FLORIDA FINAL JUDGMENT FINDS BB&T “DOUBLE DIPPING” IN MANUFACTURED FORECLOSURE

July 30, 2012

A Hillsborough County (Tampa) Florida Circuit Judge has entered a Final Judgment in favor of a borrower, ordering that the loan and all loan documents be reinstated effective back to June 30, 2009 (pre-“default”); that the terms of the loan remain in effect as they would have been as of that date; and that BB&T credit the principal of the Note with all payments received by BB&T from the FDIC and with no payments due from the borrower until BB&T credits all such payments it has received against principal and the parties agree on a new payment schedule.

The May 18, 2012 Final Judgment found that the original lender (Colonial Bank) improperly demanded that the borrower make “curtailment” payments on the loan, basing its demand on the status of other, unrelated loans. Colonial was shut down by the Alabama State Banking Department and the FDIC was appointed as its receiver. The evidence at trial demonstrated that BB&T breached its duties of good faith and fair dealing with the borrowers, and that BB&T was motivated to behave as such due to the terms of a Purchase and Assumption Agreement with the FDIC where BB&T stood to profit by declaring a fraudulent default under the loan, collecting from the FDIC under the Agreement for such default, and then enforcing the loan against the borrowers and retaining the property until a turn around in the real estate market.

The “troubled assets” manager of BB&T (who had been a former Colonial Bank manager) testified that BB&T may have already applied to the FDIC for a loss share payment, and the borrowers’ expert testified that BB&T may have already applied for and received a payment from the FDIC as high as $1,800,000.00. The Court found that BB&T totally failed to credit this potential payment from the FDIC against amounts sought in the litigation, thereby giving the impression that BB&T might be “double dipping” and possibly “triple dipping” if market conditions favorably changed and the property increased in value. The Court concluded that BB&T “committed significant wrongdoing and breached the implied duty of good faith and fair dealing of a financial institution, such that the instant cause of action should be denied in its entirety.”

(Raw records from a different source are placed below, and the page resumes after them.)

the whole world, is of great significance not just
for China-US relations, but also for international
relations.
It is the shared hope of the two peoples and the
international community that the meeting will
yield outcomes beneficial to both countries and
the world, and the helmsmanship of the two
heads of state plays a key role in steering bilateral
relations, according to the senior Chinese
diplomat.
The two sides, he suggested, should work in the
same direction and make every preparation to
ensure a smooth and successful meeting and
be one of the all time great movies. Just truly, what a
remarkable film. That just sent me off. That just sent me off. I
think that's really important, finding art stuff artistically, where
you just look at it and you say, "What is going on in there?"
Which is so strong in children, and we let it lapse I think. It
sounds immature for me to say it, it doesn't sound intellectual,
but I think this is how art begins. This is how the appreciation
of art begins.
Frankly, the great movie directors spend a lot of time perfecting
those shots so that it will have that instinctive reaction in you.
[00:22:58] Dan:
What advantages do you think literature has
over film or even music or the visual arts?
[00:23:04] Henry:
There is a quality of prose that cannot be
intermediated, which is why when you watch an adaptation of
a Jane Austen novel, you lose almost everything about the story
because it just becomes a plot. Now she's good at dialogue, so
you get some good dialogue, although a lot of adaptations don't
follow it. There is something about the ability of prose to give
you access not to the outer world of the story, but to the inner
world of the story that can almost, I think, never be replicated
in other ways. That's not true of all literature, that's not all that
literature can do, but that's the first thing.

This Final Judgment supports what we have been requesting in discovery for the past five years: documents related to third party sources of payment against the Note, which evidence goes directly to the amount claimed to be in default. Significant in this decision is the fact that the Court entered judgment for the borrower on the premise that there COULD HAVE BEEN a payment made to BB&T through the Agreement; it was not necessary that a payment actually have been made for the credit to apply.

In securitizations, the documents expressly provide for insurances and credit enhancements (including credit default swaps) to protect against and provide payment on mortgage loans which default. Discovery of these potential sources of payment and amounts is thus more than relevant, as this evidence goes directly to not only the veracity of the amount claimed to be in default, but to claims of breach of duty of good faith and fair dealing as well.

The case is Branch Banking and Trust v. Kraz LLC, Hillsborough County, Florida Circuit Couert Case No. 10-CA-000304-K. We thank one of our dedicated followers for providing this decision to us.